IT GovernanceProblem Management

5 Tips for Getting Started with ITIL

It would probably require a magic lamp and maybe a monkey’s paw in order to implement every single aspect of ITIL into your business. Since lamps and paws are in low supply, it means you have to start smaller with your implementation. In a post at his blog, Joe the IT Guy shares five tips to get started with ITIL adoption in a practical way:

  1. Establish a formalized service desk.
  2. Identify root causes.
  3. Manage your changes.
  4. Track software licenses.
  5. Start using a configuration management database (CMDB).

No Magic Required

Your business inevitably already has at least somebody, if not a vast dedicated group, who takes care of IT support issues as they arise. It is time to formalize this into an actual service desk if it does not already exist. There must be a reliable central hub that manages incidents and service requests, in order to pave the way for further efficiencies.

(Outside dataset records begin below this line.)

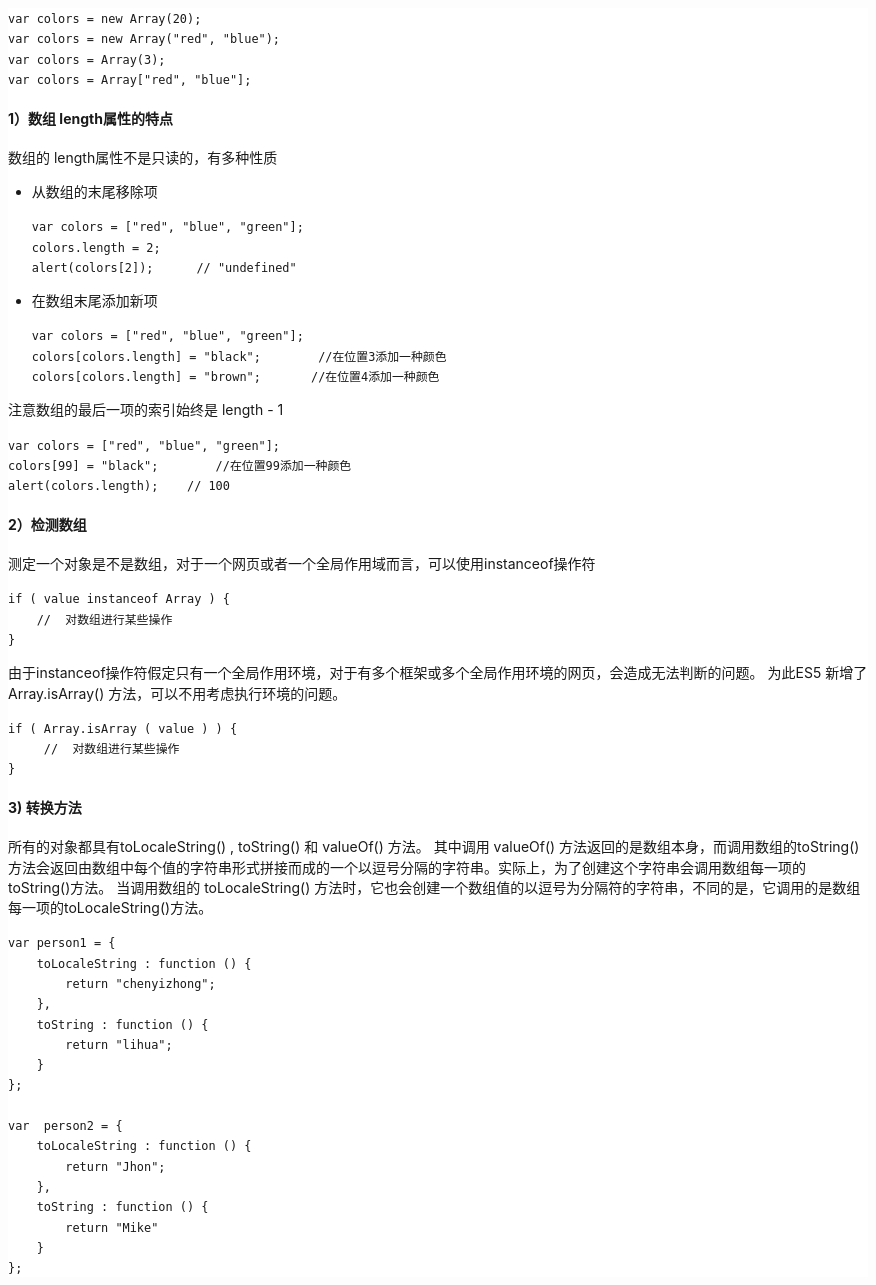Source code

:     var colors = new Array(20);
    var colors = new Array("red", "blue");
    var colors = Array(3);
    var colors = Array["red", "blue"];
#### 1）数组 length属性的特点
数组的 length属性不是只读的，有多种性质
- 从数组的末尾移除项
   
      var colors = ["red", "blue", "green"];
      colors.length = 2;
      alert(colors[2]);      // "undefined"
- 在数组末尾添加新项

      var colors = ["red", "blue", "green"];
      colors[colors.length] = "black";        //在位置3添加一种颜色
      colors[colors.length] = "brown";       //在位置4添加一种颜色
注意数组的最后一项的索引始终是 length - 1

    var colors = ["red", "blue", "green"];
    colors[99] = "black";        //在位置99添加一种颜色
    alert(colors.length);    // 100
#### 2）检测数组
测定一个对象是不是数组，对于一个网页或者一个全局作用域而言，可以使用instanceof操作符

    if ( value instanceof Array ) {
        //  对数组进行某些操作
    }
由于instanceof操作符假定只有一个全局作用环境，对于有多个框架或多个全局作用环境的网页，会造成无法判断的问题。
为此ES5 新增了Array.isArray() 方法，可以不用考虑执行环境的问题。

    if ( Array.isArray ( value ) ) {
         //  对数组进行某些操作
    }
#### 3) 转换方法
所有的对象都具有toLocaleString() , toString() 和 valueOf()  方法。
其中调用 valueOf()  方法返回的是数组本身，而调用数组的toString()方法会返回由数组中每个值的字符串形式拼接而成的一个以逗号分隔的字符串。实际上，为了创建这个字符串会调用数组每一项的toString()方法。
当调用数组的 toLocaleString() 方法时，它也会创建一个数组值的以逗号为分隔符的字符串，不同的是，它调用的是数组每一项的toLocaleString()方法。

    var person1 = {
    	toLocaleString : function () {
	        return "chenyizhong";
        },
      	toString : function () {
            return "lihua";
        }
    };

    var  person2 = {
        toLocaleString : function () {
 	        return "Jhon";
        },
        toString : function () {
            return "Mike"
        }
    };
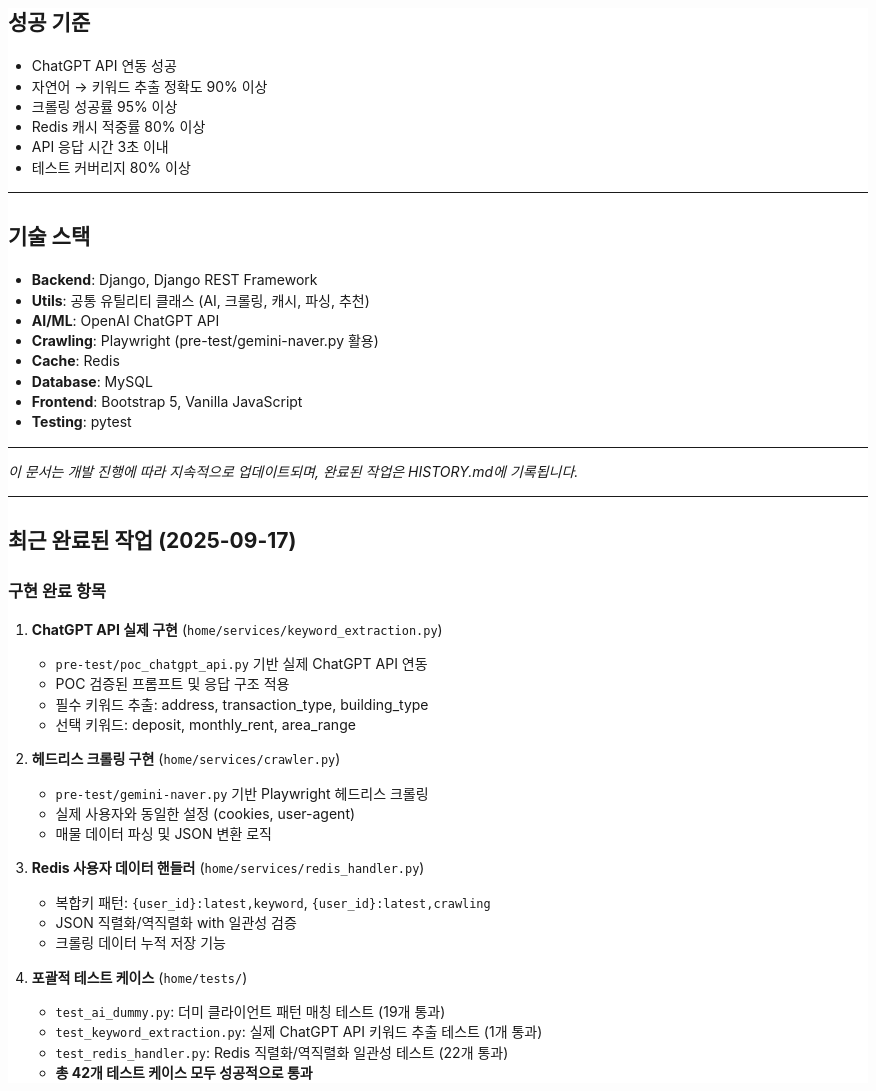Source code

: 
## 성공 기준

- ChatGPT API 연동 성공
- 자연어 → 키워드 추출 정확도 90% 이상
- 크롤링 성공률 95% 이상
- Redis 캐시 적중률 80% 이상
- API 응답 시간 3초 이내
- 테스트 커버리지 80% 이상

---

## 기술 스택

- **Backend**: Django, Django REST Framework
- **Utils**: 공통 유틸리티 클래스 (AI, 크롤링, 캐시, 파싱, 추천)
- **AI/ML**: OpenAI ChatGPT API
- **Crawling**: Playwright (pre-test/gemini-naver.py 활용)
- **Cache**: Redis
- **Database**: MySQL
- **Frontend**: Bootstrap 5, Vanilla JavaScript
- **Testing**: pytest

---

*이 문서는 개발 진행에 따라 지속적으로 업데이트되며, 완료된 작업은 HISTORY.md에 기록됩니다.*

---

## 최근 완료된 작업 (2025-09-17)

### 구현 완료 항목
1. **ChatGPT API 실제 구현** (`home/services/keyword_extraction.py`)
   - `pre-test/poc_chatgpt_api.py` 기반 실제 ChatGPT API 연동
   - POC 검증된 프롬프트 및 응답 구조 적용
   - 필수 키워드 추출: address, transaction_type, building_type
   - 선택 키워드: deposit, monthly_rent, area_range

2. **헤드리스 크롤링 구현** (`home/services/crawler.py`)
   - `pre-test/gemini-naver.py` 기반 Playwright 헤드리스 크롤링
   - 실제 사용자와 동일한 설정 (cookies, user-agent)
   - 매물 데이터 파싱 및 JSON 변환 로직

3. **Redis 사용자 데이터 핸들러** (`home/services/redis_handler.py`)
   - 복합키 패턴: `{user_id}:latest,keyword`, `{user_id}:latest,crawling`
   - JSON 직렬화/역직렬화 with 일관성 검증
   - 크롤링 데이터 누적 저장 기능

4. **포괄적 테스트 케이스** (`home/tests/`)
   - `test_ai_dummy.py`: 더미 클라이언트 패턴 매칭 테스트 (19개 통과)
   - `test_keyword_extraction.py`: 실제 ChatGPT API 키워드 추출 테스트 (1개 통과)
   - `test_redis_handler.py`: Redis 직렬화/역직렬화 일관성 테스트 (22개 통과)
   - **총 42개 테스트 케이스 모두 성공적으로 통과**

Problem management will be an effective aspect of ITIL to adopt early on, as it will help you to look at the root causes of *ahem* problems. Identifying root causes is important as it is the only way to squash recurring issues. And once problem management capability has reached a suitable level of maturity, it can expand into proactive activities like example trending or talking to leaders about their personal service concerns.

Change management is another major function to implement. Change management is the only way to ensure that changes being made both make sense and will not adversely disrupt other operations. A good change management process will allow minor, business-as-usual changes to be raised and approved quickly. Perhaps a change advisory board can be implemented to manage the larger changes that incur more serious risk.

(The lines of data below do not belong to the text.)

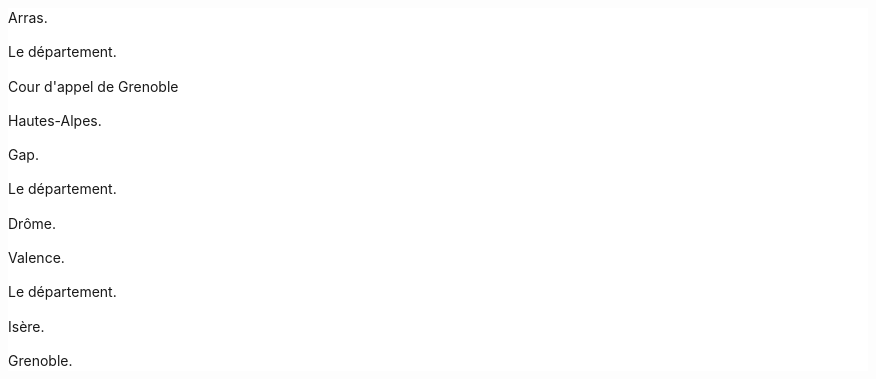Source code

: Arras.

</td>
      <td valign="top" width="285">

Le département.

</td>
    </tr>
    <tr>
      <td width="605" colspan="3">

Cour d'appel de Grenoble

</td>
    </tr>
    <tr>
      <td width="151" valign="top">

Hautes-Alpes.

</td>
      <td width="169" valign="top">

Gap.

</td>
      <td valign="top" width="285">

Le département.

</td>
    </tr>
    <tr>
      <td valign="top" width="151">

Drôme.

</td>
      <td valign="top" width="169">

Valence.

</td>
      <td valign="top" width="285">

Le département.

</td>
    </tr>
    <tr>
      <td valign="top" width="151">

Isère.

</td>
      <td width="169" valign="top">

Grenoble.

</td>
      <td valign="top" width="285">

Next up, implementing software asset management will ensure that you are meeting regulatory obligations—and it will also save the business money to know easily what assets are available and what their licenses entail. Lastly, about a CMDB, Joe says this:

Used wisely, the configuration management database (CMDB) is a key enabler for resolving incidents, identifying the root cause of problems, assessing the impact changes, and building the technical layer of a service catalog.

Even if your CMDB isn’t complete, or is limited only to certain areas within your organization, you should start linking incidents to related services. And when you create a change or a problem, make sure that you link it to a service. Where your CMDB isn’t complete, add service information as you encounter incidents, problems, or changes. This will ensure that you get an accurate picture of the state of your IT estate and will allow you to better build and maintain the relationships between your IT elements and your business services and processes.